*** GIVEN DATA Section Begins ***

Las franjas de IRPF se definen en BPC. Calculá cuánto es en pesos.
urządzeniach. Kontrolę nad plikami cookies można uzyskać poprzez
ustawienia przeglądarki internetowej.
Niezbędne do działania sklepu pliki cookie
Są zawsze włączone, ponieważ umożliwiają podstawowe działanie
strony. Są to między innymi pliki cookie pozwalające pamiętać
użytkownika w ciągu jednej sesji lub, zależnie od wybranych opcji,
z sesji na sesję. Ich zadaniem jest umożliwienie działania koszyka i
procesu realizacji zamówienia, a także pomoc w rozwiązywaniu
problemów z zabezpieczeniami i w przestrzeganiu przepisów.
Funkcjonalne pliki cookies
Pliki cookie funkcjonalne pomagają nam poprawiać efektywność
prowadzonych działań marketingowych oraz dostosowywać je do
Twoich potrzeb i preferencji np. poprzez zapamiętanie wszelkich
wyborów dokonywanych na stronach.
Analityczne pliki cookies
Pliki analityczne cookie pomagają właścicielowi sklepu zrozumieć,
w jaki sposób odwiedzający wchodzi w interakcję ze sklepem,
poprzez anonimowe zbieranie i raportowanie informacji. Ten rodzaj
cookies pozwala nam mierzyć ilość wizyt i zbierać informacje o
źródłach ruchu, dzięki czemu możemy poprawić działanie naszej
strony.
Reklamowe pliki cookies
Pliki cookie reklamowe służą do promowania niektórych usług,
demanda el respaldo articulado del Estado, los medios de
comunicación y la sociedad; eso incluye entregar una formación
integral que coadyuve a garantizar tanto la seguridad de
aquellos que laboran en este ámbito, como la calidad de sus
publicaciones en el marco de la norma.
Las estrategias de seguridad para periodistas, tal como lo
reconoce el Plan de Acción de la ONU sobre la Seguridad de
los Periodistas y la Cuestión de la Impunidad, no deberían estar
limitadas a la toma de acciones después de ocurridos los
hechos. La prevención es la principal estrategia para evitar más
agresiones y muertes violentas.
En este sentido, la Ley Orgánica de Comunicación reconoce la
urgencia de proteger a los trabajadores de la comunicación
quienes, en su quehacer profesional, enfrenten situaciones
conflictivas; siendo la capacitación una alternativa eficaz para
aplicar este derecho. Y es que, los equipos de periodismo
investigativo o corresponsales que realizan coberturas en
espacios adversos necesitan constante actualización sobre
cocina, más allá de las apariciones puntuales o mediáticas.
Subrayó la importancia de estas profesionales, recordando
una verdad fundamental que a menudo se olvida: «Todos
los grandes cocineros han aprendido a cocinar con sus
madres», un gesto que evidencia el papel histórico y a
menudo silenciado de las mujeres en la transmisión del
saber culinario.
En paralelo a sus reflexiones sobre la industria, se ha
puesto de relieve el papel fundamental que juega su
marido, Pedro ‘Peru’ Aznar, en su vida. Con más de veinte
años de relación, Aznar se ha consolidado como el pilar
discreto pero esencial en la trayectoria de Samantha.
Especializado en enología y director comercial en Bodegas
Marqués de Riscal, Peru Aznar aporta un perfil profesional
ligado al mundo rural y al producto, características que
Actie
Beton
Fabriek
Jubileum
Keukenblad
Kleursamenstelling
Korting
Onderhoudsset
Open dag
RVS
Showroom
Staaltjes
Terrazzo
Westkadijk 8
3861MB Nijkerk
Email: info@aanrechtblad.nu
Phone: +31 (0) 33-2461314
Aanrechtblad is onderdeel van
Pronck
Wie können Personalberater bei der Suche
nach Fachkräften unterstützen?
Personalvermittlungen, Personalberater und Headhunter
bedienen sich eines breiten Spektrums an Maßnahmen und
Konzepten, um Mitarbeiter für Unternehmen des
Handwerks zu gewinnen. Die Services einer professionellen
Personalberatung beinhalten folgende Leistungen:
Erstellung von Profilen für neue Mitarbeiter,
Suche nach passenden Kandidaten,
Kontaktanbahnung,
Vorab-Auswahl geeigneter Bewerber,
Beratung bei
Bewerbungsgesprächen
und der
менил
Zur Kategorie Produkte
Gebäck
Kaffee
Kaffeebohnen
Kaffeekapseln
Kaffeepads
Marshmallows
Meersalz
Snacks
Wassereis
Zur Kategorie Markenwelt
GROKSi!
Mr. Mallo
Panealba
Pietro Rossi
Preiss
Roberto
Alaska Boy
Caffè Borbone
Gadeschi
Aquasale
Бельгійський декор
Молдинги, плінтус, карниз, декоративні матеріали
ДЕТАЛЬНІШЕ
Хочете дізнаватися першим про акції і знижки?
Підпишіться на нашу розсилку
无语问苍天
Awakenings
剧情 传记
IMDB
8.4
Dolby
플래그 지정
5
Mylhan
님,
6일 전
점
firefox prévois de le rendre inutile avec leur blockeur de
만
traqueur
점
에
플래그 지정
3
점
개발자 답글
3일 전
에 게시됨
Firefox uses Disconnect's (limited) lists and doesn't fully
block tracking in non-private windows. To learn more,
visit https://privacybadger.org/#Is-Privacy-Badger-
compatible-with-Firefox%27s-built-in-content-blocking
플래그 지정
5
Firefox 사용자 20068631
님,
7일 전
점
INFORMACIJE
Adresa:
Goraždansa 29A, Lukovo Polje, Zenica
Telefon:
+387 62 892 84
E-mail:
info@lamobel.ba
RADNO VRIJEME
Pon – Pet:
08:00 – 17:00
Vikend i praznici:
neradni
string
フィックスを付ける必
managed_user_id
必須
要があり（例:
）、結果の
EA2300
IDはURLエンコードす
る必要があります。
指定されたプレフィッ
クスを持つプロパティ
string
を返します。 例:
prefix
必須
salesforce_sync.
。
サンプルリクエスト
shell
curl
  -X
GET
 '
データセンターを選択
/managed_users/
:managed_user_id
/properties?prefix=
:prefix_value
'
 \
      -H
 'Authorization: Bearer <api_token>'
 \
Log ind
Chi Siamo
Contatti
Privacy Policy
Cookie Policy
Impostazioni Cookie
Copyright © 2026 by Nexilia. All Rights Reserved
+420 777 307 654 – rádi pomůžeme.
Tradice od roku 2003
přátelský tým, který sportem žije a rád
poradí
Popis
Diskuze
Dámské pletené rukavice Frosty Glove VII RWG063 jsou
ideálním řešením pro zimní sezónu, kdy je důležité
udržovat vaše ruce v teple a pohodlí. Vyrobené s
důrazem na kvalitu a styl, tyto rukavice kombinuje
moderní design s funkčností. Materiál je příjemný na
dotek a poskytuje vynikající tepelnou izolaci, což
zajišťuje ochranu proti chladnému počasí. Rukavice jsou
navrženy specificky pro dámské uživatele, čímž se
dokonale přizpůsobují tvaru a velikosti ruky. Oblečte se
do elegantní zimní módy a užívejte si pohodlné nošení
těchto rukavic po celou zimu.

*** GIVEN DATA Section Ends ***

### REQUEST
Output the first line of the entries above and every line after it, exactly as written, ending with the line that contains "strony. Są to".

### FINISHED TASK
Las franjas de IRPF se definen en BPC. Calculá cuánto es en pesos.
urządzeniach. Kontrolę nad plikami cookies można uzyskać poprzez
ustawienia przeglądarki internetowej.
Niezbędne do działania sklepu pliki cookie
Są zawsze włączone, ponieważ umożliwiają podstawowe działanie
strony. Są to między innymi pliki cookie pozwalające pamiętać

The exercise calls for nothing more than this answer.